On conversion to Australian dollars, the gold price has plunged from more than $A1,500/oz to $A1,100, a 26 per cent fall in nine months.
The same is happening with prices for most of WA's exports because raw materials such as iron ore, alumina, oil and gas, are sold in US dollars.
If there is good news in the promise/threat of parity it is that WA is unlikely to suffer from the effects of what economists once dubbed 'Dutch Disease.'
This phenomenon was first observed when the Netherlands enjoyed a natural gas boom in the 1960s. Soaring income from gas sales pushed the value of the guilder through the roof, making Dutch-manufactured goods uncompetitive, and closing factories across Holland.
WA, with almost zero manufacturing, cannot catch Dutch Disease, but the rest of the country can.
As parity nears, for the first time in 30 years the Australian economy will be re-shaped by the changing value of currencies.
WA's mineral exporters will find it tougher going, but Asian demand for raw materials will save the day.
In the south-east corner, the rust-belt states of Victoria, South Australia and NSW will be hit hard as their manufacturing industries lose export markets and require additional government hand-outs, which will be funded by exporters in WA and Queensland.
Private equity perils
IF early indications are correct, the clever chaps re-floating the old Myer retailing business will struggle to attract investors.
While no-one questions that Myer has improved under the hard-nosed management of the American private equity group that bought it several years ago, it is also true to say that nothing has changed at Myer, which still sells socks, jocks and other essentials.
What has changed is the investment climate, and even if the stock market has improved dramatically from a year ago, the outlook is not certain. Many seasoned observers expect a second downward leg, or a prolonged period of stagnation.
The problem is two-fold. What happens when government stimulus ends and we all hope that the private sector picks up the slack? Or, will governments keep printing money and allow inflation to run riot?
It would be cheeky of Bystander to suggest that Myer, and a few other big name floats on the way, are dashing to beat the next downturn and might be pricing their share offerings on the basis of either: (a) a continuation of relatively good times; or (b) that investors have forgotten that the current owners of the assets desperately need a high price to recoup some of the outrageous prices they paid in the boom.
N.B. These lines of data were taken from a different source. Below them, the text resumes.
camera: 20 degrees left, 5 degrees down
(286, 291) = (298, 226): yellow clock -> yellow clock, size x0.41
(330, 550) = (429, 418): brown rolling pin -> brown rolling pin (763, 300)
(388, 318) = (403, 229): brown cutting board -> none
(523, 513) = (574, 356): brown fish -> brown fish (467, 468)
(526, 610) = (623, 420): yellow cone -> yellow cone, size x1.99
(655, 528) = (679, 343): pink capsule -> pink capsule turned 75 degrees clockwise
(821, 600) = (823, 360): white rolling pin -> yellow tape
While not giving investment advice, Bystander thinks it would pay to look very carefully at any business being floated out of private equity ownership, and be prepared to say no.
Power and influence
IT'S an unusual experience to be sitting at an investment conference with a child's nursery rhyme running through your head.
That, however, is what happened to Bystander last week when attending the Resources Rising Stars on the Gold Coast.
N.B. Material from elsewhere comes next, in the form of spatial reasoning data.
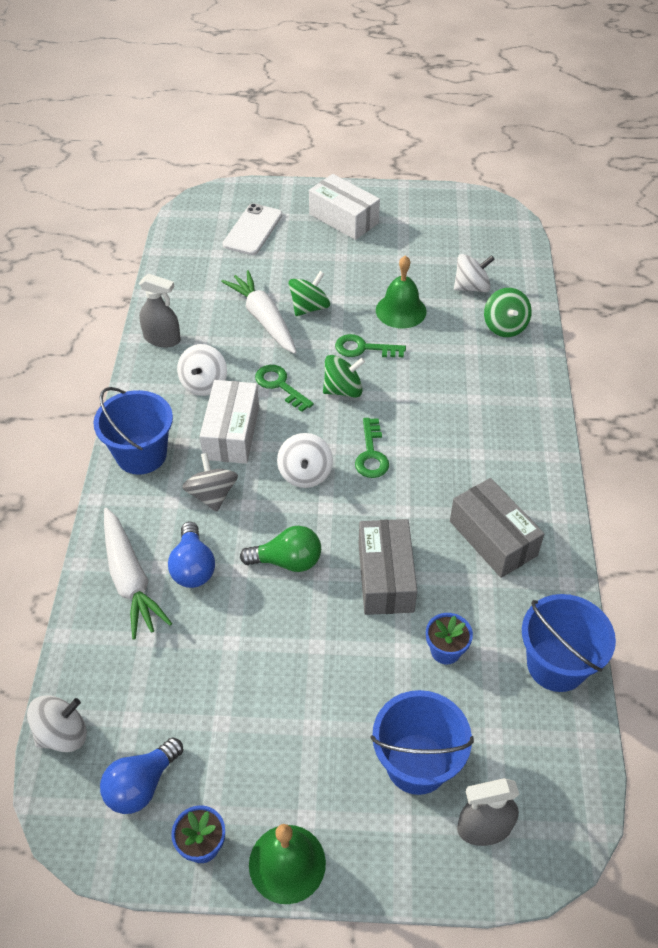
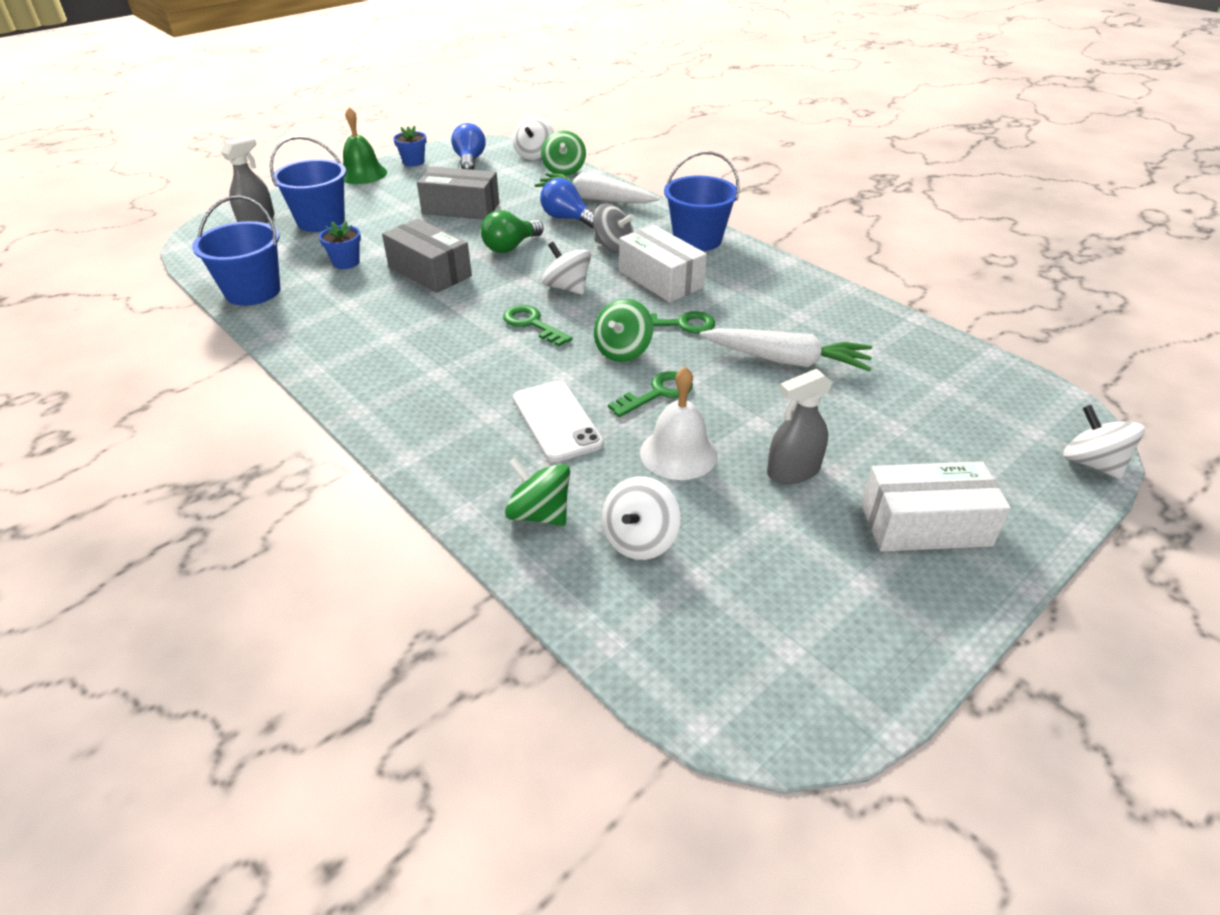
camera: 135 degrees right, 10 degrees down
(162, 339) = (828, 299): grey spray bottle -> grey spray bottle (793, 471)
(204, 384) = (737, 292): white spinning top -> white spinning top (1091, 463)
(253, 230) = (972, 435): white phone -> white phone (556, 421)
(309, 307) = (768, 396): green spinning top -> green spinning top (564, 170)
(401, 310) = (678, 453): green bell -> white bell
(493, 538) = (364, 328): grey box -> grey box (461, 208)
The rhyme which wouldn't go away was the one about the man on the stairs ... "when I was going up the stairs, I met a man who wasn't there, he wasn't there again today, oh how I wish he would go away".
Unpresent, if that's a word, at the conference was Kerry Harmanis, star of Bystander's return column last week, and subject of the first five minutes of a talk on Talisman Mining by its managing director, Gary Lethridge.
The curious thing is that Mr Harmanis is not a director of Talisman, just a big shareholder, who previously employed most of the Talisman staff at Jubilee Mines.
"Kerry is retired now," Mr Lethridge said. "He's certainly enjoying his retirement, but he's very, very, supportive of Talisman, and very enthusiastic about what we're doing, and believes in what we're doing and how we're going about it."
Bystander might be old fashioned but he thought retired meant retired and not being "supportive and enthusiastic" about the day-to-day work of a mineral explorer.
Listening to Mr Lethridge it's a fair bet that the chaps at Talisman don't do much without getting the tick of approval from "the retired one".